While I was wandering in the city, I also visited Vila de Gracia, which is kind of a village inside Barcelona, a bit like Croix-Rousse in Lyon or Montmartre in Paris. The many small squares, the colorful and small buildings, the many shops, bakeries and ice cream shops make it an enjoyable place to visit on a sunny afternoon. I especially loved the mural art there, often used to liven up the rolling shutters of the local shops. While Vila de Gracia is not a must-see in my opinion, it is well worth the beginning of an afternoon if you happen to spend a week in Barcelona.

On my last day, my aunt and I went to visit the monastery of Pedralbes, which is located in the richest district of the city. The monastery is one of the best-conserved gothic monasteries in Europe, and it is a fabulous place to visit. The main cloister, which has two floors, frames a beautifully preserved garden with old stone fountains, exotic trees and medicinal plants. Quite fortunately, all the different rooms of the monastery have been well preserved also, and you can easily fathom how people used to live there in the past century. In my opinion, this is one of the off-track visits you should favor if you have some time before you while visiting Barcelona.
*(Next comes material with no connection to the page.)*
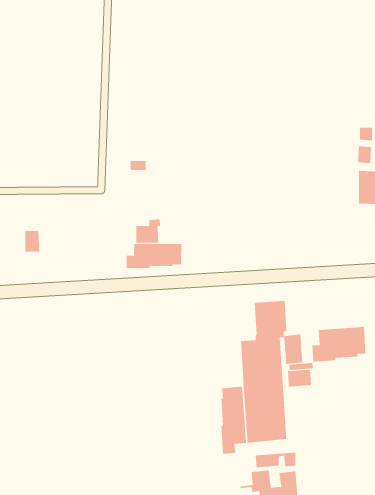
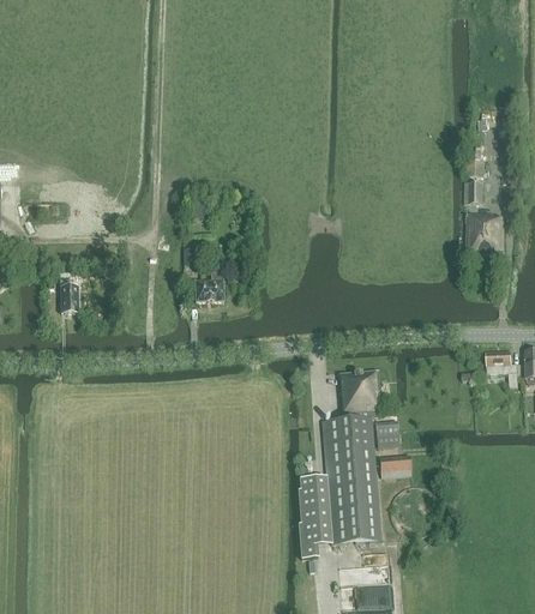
building: [126,243,182,269] -> none
building: [312,326,366,362] -> none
All in all, visiting Barcelona was the best decision I’ve made in a long time. I had had the opportunity to travel before: to Toulouse, Rennes, Edinburg… But I never seized it, for what I thought was good reasons (lack of money, too much work). Now I’m back from Barcelona with loads of memories and a smile on my face, I realize I wish I hadn’t missed so many opportunities to have great memories, especially when I had someone to share them with. But the past is the past, and all I can do is fare better in the future, and this I will.

In the next two years, I would love to visit London, Bruges and Granada. And if I have more time, I’ll add Stockholm and Florence. I also want to obtain my driving license at last to be able to go wherever I want whenever I want while on vacations. I would have loved to visit the surroundings of Barcelona, but couldn’t because there was no bus or train. I need to be able to drive if I want to fully enjoy my trips, especially if I want to go to more remote places someday.

On a more personal level, I also know what I want to do with my life. Though it won’t be easy, I’ve decided I wanted to grow up at last, and build my own life. I want to be free, and I want to live, not just to survive as I’ve done too much in the past. I know what I want to have done in the next 2 years, and where I want to be in 5 years. And I hope this article will be there to remind me of it if ever I forget it.